------ Текст упражнения ------

Двигаешься от варианта к варианту. Видишь и как стареет этот персонаж, и как текст обрастает «мясом»:
«Один из них лет тридцати пяти, одет в дешевенький заграничный костюм. Лицо имел гладко выбритое, а голову со значительной плешью...»
«Один из них, тридцатипятилетний приблизительно, был преждевременно лыс, лицо имел бритое, одет был в серенькую летнюю пару, шляпу пирожком нес в руке...»
Сначала — бледные контуры, потом еще и краски. Мало-помалу проза обрастает плотью. По проекту раннего варианта — не без некоторых трансформаций — лепится из глины вариант второй, потом следующий, более «подробный». Наконец, вдувая «душу» в своего персонажа, Булгаков не только еще более детально прорисовывает его черты, уточняет портрет (состарив героя еще на пять лет), но и оживляет ритм своей прозы:
«Первый из них — приблизительно сорокалетний, одетый в серенькую летнюю пару, — был маленького роста, темноволос, упитан, лыс, свою приличную шляпу пирожком нес в руке, а аккуратно выбритое лицо его украшали сверхъестественных размеров очки в черной роговой оправе...»
И все же самое чудесное преображение — в первой строке:
«В час заката на Патриарших прудах появились двое мужчин...» Это уже не беглое: «На закате двое вышли...»
После переделки — еще подробность:
«Весною, в час заката на Патриарших прудах появилось двое мужчин...»
И — окончательный вариант:
«В час жаркого весеннего заката на Патриарших прудах появилось двое граждан...»
Вот где все вздрогнуло и задышало. В жарком закате звучат уже «мелодические ходы» из «Евангелия от Воланда», а превращение «мужчин» в «граждан» задает особый «звук» произведения. Юмор, за которым ощутимо было авторское старание, вдруг стал граничить с сатирой, с сарказмом, наконец, с фантасмагорией. Вместе с ней пришла в прозу свобода. И значит — своя интонация.
Стал ли роман «Мастер и Маргарита» главным произведением Булгакова — об этом могут идти споры. То, что он стал живым, сомнений нет. И жизнь вошла в прозу именно с этих разляпистых «граждан» — словца, чуждого «Белой гвардии», но столь нужного для Патриарших. Вместе в «гражданами» на фоне заката явился тот камертон, по которому «настроилось» повествование — и рождаемые образы, и тот двойной звук, где соединились московско-ершалаимский жаркий полдень и серебристо-лунный полумрак последнего пути.
Рождение «Чевенгура»
(Черновик Платонова)
Есть ветхие опушки у старых провинциальных городов. Туда люди приходят жить прямо из природы. Появляется человек — с тем зорким и до грусти изможденным лицом, который все может починить и оборудовать, но сам прожил жизнь необорудованно.
Писал он карандашом. Правил тоже карандашом, но иногда переходил на чернила. И в этих перебивках — свой, особенный ритм.

------ Исходные данные ------

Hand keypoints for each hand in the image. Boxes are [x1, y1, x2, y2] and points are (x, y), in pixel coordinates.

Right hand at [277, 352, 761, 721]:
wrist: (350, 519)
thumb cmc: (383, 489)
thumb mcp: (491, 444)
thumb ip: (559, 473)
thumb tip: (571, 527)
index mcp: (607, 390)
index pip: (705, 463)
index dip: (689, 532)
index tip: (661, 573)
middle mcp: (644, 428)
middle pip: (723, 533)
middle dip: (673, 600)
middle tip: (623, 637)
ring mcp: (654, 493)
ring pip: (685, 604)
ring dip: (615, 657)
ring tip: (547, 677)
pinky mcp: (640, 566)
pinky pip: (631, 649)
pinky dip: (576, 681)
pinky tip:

------

**Задание**: Выпишите из текста о черновиках все приведенные в нем варианты первой строки романа Булгакова. Данные здесь не используются.

**Решение задания**:
1. «В час заката на Патриарших прудах появились двое мужчин...»
2. «На закате двое вышли...»
3. «Весною, в час заката на Патриарших прудах появилось двое мужчин...»
4. «В час жаркого весеннего заката на Патриарших прудах появилось двое граждан...»